Von Bedeutung ist erstens die Vorgeschichte des gegenrevolutionären Bündnisses. Die Arbeiteroligarchie war seit 1915/16 skrupellos gegen den sich formierenden innerorganisatorischen Widerstand vorgegangen und hatte Tausende von Mitgliedern und Kadern denunziert, in die Schützengräben geschickt und/oder dem Repressionsapparat ausgeliefert. Dadurch hatte sich ihre Hemmschwelle zur arbeitsteilig mit dem Militär- und Polizeiapparat organisierten Gewaltanwendung ständig verringert.
Ein zweiter wesentlicher Faktor war der Verlust der Massenloyalitäten und der Massenbasis, der 1916 mit der Abspaltung der USPD begann und nicht mehr kontrollierbare Radikalisierungsprozesse freisetzte. Gegen diese Entwicklung waren die völkisch-nationalistischen Arbeiterbürokratien insoweit machtlos, als ihre bislang so erprobten autoritären Disziplinierungsmethoden zunehmend ihre Wirkung verloren.
Den revoltierenden Matrosen, Betriebsausschüssen, Obleuten und parteiförmigen Absplitterungen konnte nicht mehr mit dem Parteiausschluss und dem Entzug der gewerkschaftlichen Unterstützung gedroht werden. Auch dadurch erschien der Zugriff auf die weitaus wirksameren staatlich-militärischen Repressionsmaßnahmen konsequent, da der innerorganisatorische Meinungsbildungsprozess als mögliche Voraussetzung einer politischen Kurskorrektur blockiert war. Die Preisgabe der bisherigen sozialen Verankerung der Arbeiterbürokratien war die unausweichliche Folge, und auch dies erleichterte den Übergang zur Symbiose mit dem wilhelminischen Machtapparat.

Aufgabenstellung: Schreiben Sie den Auszug über die Arbeiterbürokratien und das gegenrevolutionäre Bündnis im Anschluss an seinen letzten Satz weiter. Die Daten werden hierfür nicht gebraucht.

Gespeicherte Daten:
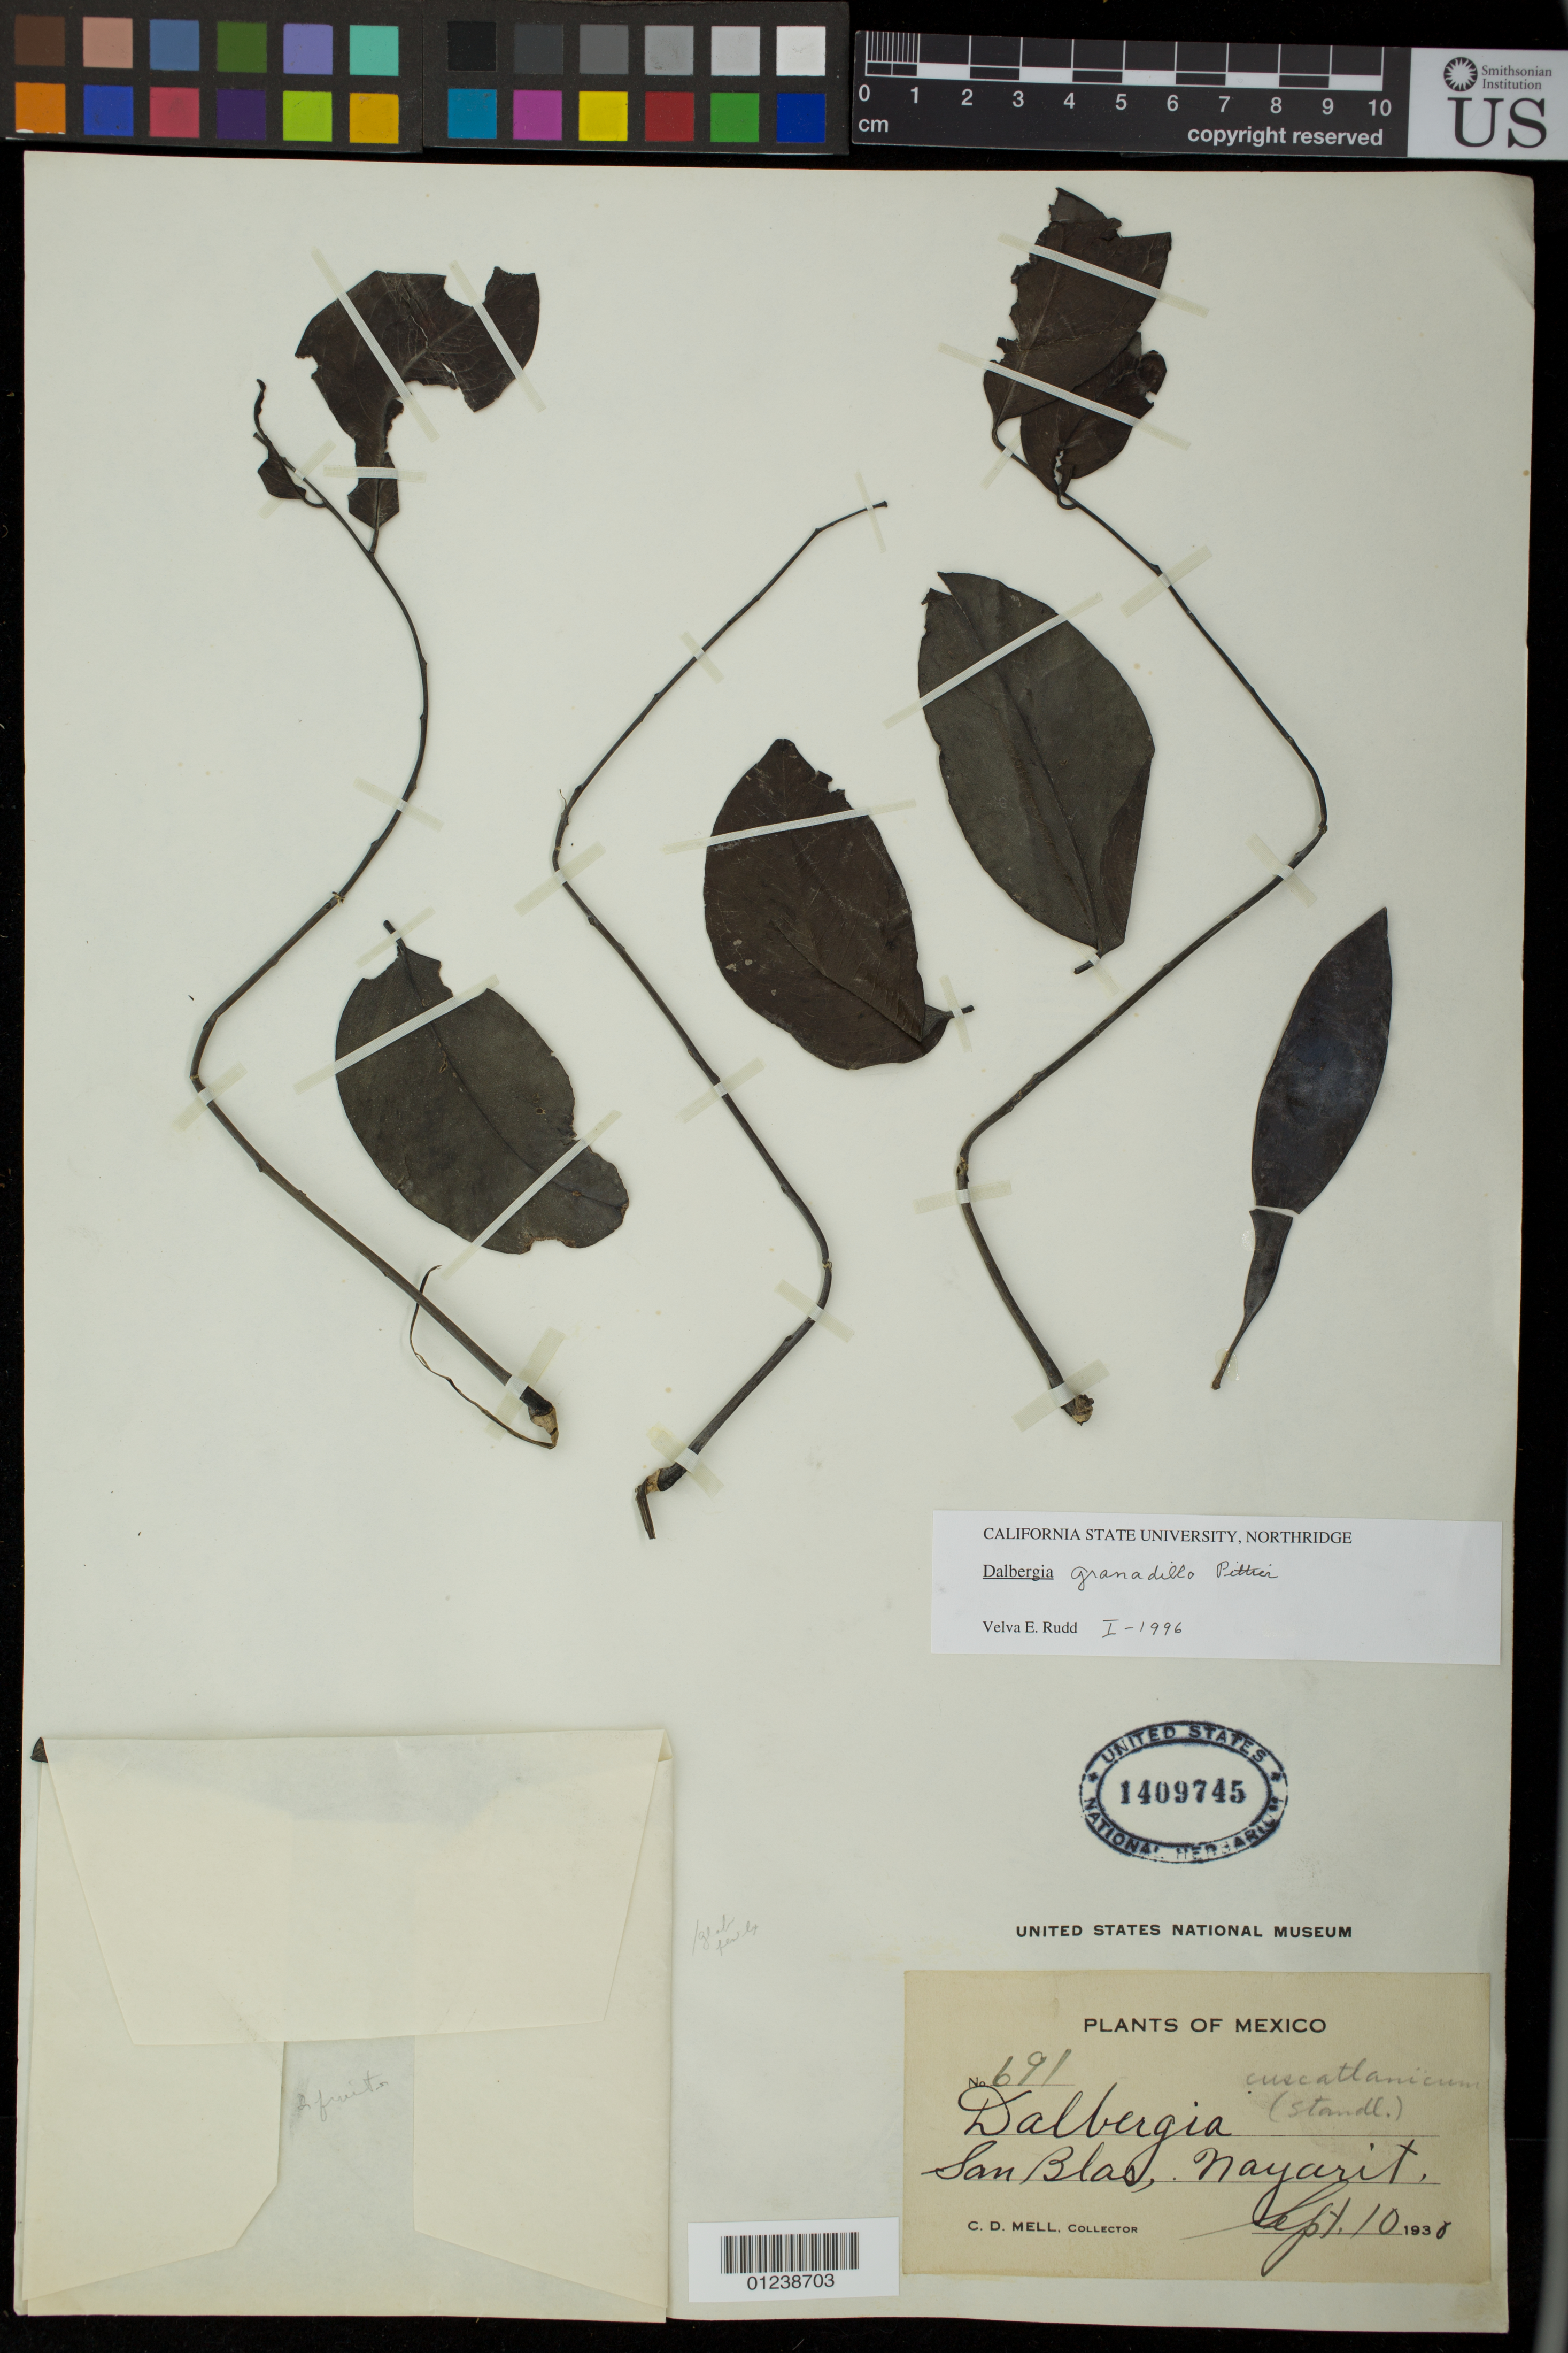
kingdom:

Ergebnis:
Von großer Bedeutung waren schließlich die materiellen und organisatorischen Vorteile, die sich für die Arbeiteroligarchie aus ihrer zunehmenden Kooptation in das imperiale Machtgefüge ergaben. Die entstehenden korporatistischen Strukturen beispielsweise des „Vaterländischen Hilfsdienstes“, der Lebensmittelversorgung und der Kriegssozialpolitik verschafften ihr nicht nur neue Aufgabenfelder, sondern konnten auch zur Kontinuitätssicherung des bis dahin erreichten Bürokratisierungsprozesses der Arbeiterbewegung genutzt werden. Die sich durch die Sachzwänge des Kriegs ergebende Integrationschance in das herrschende Machtgefüge wollten sich die Führungsschichten und Funktionsträger der Arbeiterorganisationen nicht entgehen lassen, und daraus entwickelte sich ein erhebliches kollektives Eigeninteresse, das offensiv gegen die Gegner des hypernationalistischen Kriegskurses gerichtet war.
Diese Gemengelage aus bürokratischer Verselbständigung, materiellen Eigeninteressen und systematischer Ausgrenzung aller politischen Alternativen wurde zunehmend auch ideologisch überbaut. Seit 1915/16 propagierten die Spitzenvertreter der Arbeiteroligarchie das Ende des Klassenkampfs und seine Überwindung durch eine ethnisch reine „Volksgemeinschaft“8. Die politischen Gegner wurden als „Judenjungen“, die „raus“ müssten (Gustav Bauer), bzw. als „Judenbande“, mit der „Schicht gemacht werden“ müsse (Carl Legien)9, oder „ostjüdische Marxisten“10 angeprangert.
Auch das hypernationalistische „Augusterlebnis“ des Kriegsbeginns 1914 wurde weiter ausgestaltet: Es weitete sich schließlich zu einer alldeutsch verfassten „Reichsidee“, die zuletzt nur noch durch die Freikorps bewahrt werden konnte. Daran wurde selbst nach dem Kapp-Putsch festgehalten. Als sich der dagegen gerichtete Arbeiterwiderstand im Ruhrgebiet zur Märzrevolution ausweitete, zögerte die sozialdemokratische Reichsregierung keinen Augenblick, die hochverräterischen Truppeneinheiten gegen sie loszuschicken, was eine weitere Welle der Massaker zur Folge hatte.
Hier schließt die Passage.